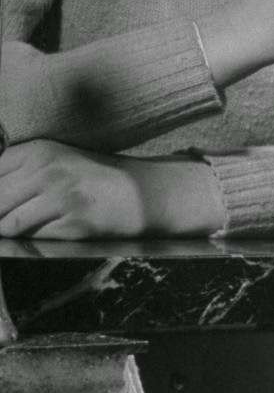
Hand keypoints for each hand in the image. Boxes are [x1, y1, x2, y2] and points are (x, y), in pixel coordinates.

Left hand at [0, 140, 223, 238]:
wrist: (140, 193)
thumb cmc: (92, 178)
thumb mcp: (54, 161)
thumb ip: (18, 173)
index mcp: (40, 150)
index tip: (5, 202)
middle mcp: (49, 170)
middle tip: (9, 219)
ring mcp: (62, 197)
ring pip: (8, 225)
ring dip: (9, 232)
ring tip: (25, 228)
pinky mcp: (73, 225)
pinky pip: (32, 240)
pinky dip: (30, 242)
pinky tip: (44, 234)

---

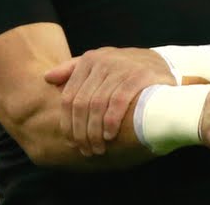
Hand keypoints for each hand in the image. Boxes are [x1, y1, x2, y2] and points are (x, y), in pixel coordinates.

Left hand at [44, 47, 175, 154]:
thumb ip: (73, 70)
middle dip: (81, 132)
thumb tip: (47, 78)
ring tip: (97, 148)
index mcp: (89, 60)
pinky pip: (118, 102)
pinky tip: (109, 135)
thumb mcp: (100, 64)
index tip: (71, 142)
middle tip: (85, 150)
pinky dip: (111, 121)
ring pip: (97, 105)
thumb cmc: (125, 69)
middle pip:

WHAT IS REQUIRED -
If a line in the entries contains "hand", copy it.

ANSWER FOR THIS EXERCISE -
Hand keypoints for each hand in the image. Boxes are [x1, y1, x2, y2] and points are (x, y), in pixel coordinates.
Left hand at [0, 140, 223, 238]:
Hand keypoints for each hand in the image. Boxes are [x1, y1, x2, y2] and points are (x, y), in pixel coordinates.
Left hand at [44, 47, 175, 154]:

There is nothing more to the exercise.